September 19, 2009 - Particle beam radiation therapy (PBRT) is safe and may provide effective tumor control, but "there are not enough comparative studies to base an evaluation of the clinical or cost effectiveness of [the technology] compared with other treatments," concluded investigators at the Tufts Medical Center Evidence-based Practice Center in Boston, which did the review for the Agency for Healthcare Research and Quality (AHRQ).

PBRT delivers radiation with electrically charged atomic particles. It is believed to provide superior depth-dose distribution, delivering maximum radiation to the target with minimal impact on surrounding tissue. Seven U.S. centers have PBRT facilities, and the investigators reported at least four more are being built at costs ranging from $100 million to $250 million.

The Tufts investigators conducted a Medline search to identify studies of any design that described clinical outcomes or adverse events in 10 or more patients with cancer who received PBRT. For purposes of the review, the investigators defined charged-particle radiation therapy as irradiation with protons, helium ions, or heaver ions; they explicitly excluded radiation therapy with neutrons or other particles. Conventional radiation therapy was defined as external photon-beam radiation guided by 2D or 3D imaging with or without the use of treatment-planning computers or older technologies and without beam intensity modulation.

Of 243 eligible articles in which charged-particle radiation therapy was used alone or in combination with other interventions for various cancer types, 185 (76%) were retrospective studies and 35 (14%) were prospective single-group trials. Only 8 randomized controlled trials were found; 13 comparative studies were not randomized.
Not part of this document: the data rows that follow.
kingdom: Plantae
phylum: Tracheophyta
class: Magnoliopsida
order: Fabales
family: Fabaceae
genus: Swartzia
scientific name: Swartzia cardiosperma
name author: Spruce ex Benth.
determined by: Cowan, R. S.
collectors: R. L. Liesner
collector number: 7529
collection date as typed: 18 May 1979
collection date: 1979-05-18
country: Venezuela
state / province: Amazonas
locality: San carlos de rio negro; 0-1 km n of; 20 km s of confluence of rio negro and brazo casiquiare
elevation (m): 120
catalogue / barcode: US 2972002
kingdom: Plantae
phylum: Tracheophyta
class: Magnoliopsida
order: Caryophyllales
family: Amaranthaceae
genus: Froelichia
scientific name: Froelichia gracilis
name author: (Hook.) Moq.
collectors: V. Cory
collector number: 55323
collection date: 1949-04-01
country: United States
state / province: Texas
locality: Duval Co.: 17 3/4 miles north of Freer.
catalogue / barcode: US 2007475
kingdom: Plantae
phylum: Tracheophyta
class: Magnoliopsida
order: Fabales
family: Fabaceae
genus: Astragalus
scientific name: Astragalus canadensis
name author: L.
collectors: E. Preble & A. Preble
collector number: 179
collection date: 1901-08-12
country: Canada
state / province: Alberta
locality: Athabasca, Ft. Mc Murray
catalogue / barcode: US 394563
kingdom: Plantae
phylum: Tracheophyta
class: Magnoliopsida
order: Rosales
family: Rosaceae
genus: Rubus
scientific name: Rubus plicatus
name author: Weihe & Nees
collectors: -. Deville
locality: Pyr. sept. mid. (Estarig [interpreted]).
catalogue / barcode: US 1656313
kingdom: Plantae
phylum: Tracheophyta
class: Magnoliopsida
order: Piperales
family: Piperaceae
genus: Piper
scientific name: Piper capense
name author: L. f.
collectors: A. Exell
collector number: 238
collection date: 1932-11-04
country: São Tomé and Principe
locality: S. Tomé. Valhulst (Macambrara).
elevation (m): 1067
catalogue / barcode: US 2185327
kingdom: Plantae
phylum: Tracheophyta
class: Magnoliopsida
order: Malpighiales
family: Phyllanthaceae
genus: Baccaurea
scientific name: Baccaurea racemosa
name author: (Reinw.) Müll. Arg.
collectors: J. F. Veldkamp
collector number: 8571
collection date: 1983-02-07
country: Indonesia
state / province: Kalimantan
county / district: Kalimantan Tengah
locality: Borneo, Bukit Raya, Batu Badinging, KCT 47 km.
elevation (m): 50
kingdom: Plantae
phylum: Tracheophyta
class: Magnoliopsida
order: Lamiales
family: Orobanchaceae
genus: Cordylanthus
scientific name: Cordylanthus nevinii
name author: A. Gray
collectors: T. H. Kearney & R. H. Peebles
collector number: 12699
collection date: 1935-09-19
The size of the trials ranged from 10 to 2,645 patients (median, 63). Follow-up ranged from 5 months to more than 10 years in two studies. Three-fourths of the studies assessed adverse events, but established scales were not always used.

Methodologic limitations of the various studies hindered useful comparisons, the authors noted. For example, "typically, studies did not provide detailed information on cancer staging or explicit descriptions of the clinical context," they wrote.

Additionally, when the treatment was used in combination with other therapies, the studies often assessed the treatment strategies as a whole and did not evaluate each specific strategy individually. Inconsistencies in reporting criteria, patient characteristics, and outcome definitions further diluted the value of the data for comparison.

Only three randomized, comparative studies explicitly stated primary outcomes, and no trial was designed to have a sufficiently large sample size or follow-up duration to demonstrate statistically significant differences in overall or cancer-specific survival, according to the report.

The authors wrote: "four trials reported statistically significant differences in various other outcomes...In 3 of 4 trials, the results favored the charged-particle radiation therapy group."

The researchers agreed with previous reviewers that PBRT is a viable alternative to conventional radiation therapy for certain types of cancer, such as head and neck cancer, where risk to critical structures is greater.